OP here, I didn't write the post, but found it interesting and posted it here.
> So i understand correctly, they spend more even thought They can, optimize and spend less
This is what I understand as well, we could utilise the hw better today and make things more efficient but instead we are focusing on making more. TBH I think both need to happen, money should be spent to make better more performant hw and at the same time squeeze any performance we can from what we already have.

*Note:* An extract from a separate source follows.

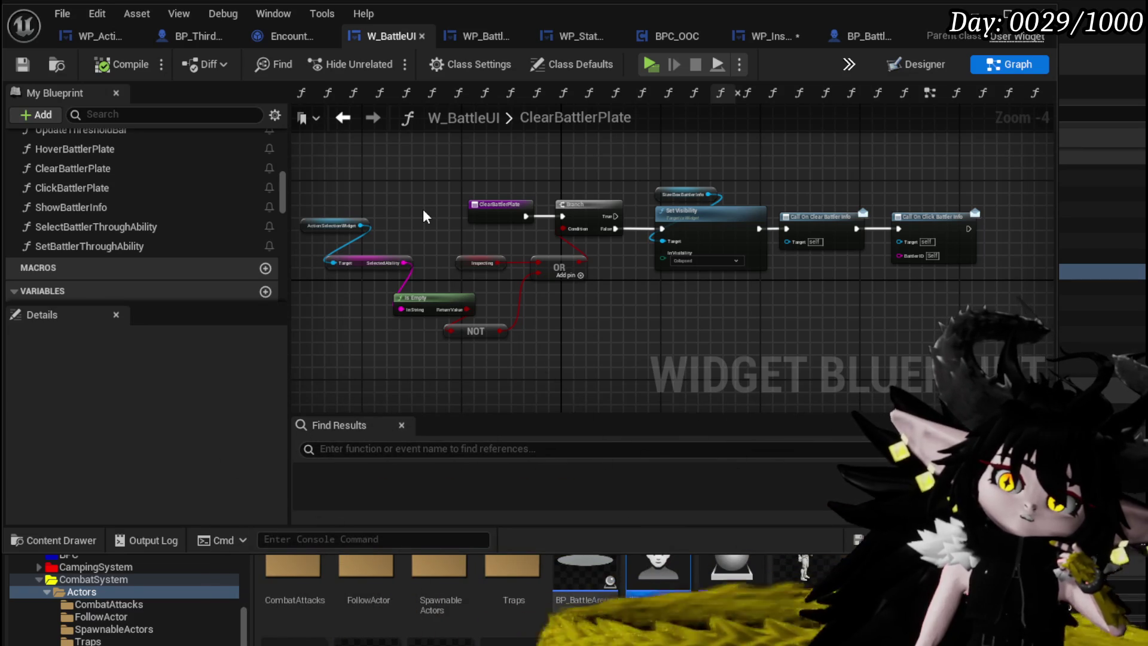
pyautogui.doubleClick(121, 187)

I believe the author is making the point that the companies spending all this money on hardware aren't concerned at all with how the hardware is actually used.
Optimization isn't even being considered because its the total cost spent on hardware that is the goal, not output from the hardware.
I slightly have trouble believing that Mr “Stop wasting tokens by saying please to LLMs” Altman is not considering how his models can be optimized. I suppose the real question is how accurate are the utilization numbers in the article.
I stopped paying attention to any specific thing Sam Altman says a while ago. I've seen too many examples of interviews or off the cuff interactions that make me think very little of him personally.
For example, I could see him saying not to waste tokens on "please" simply because he thinks that is a stupid way to use the LLM. I.e. a judgement on anyone that would say please, not a concern over token use in his data centers.
But can that really be the case? It takes a long time to train and tune the models, any small, even low % digit of squeezing more implies much faster iteration.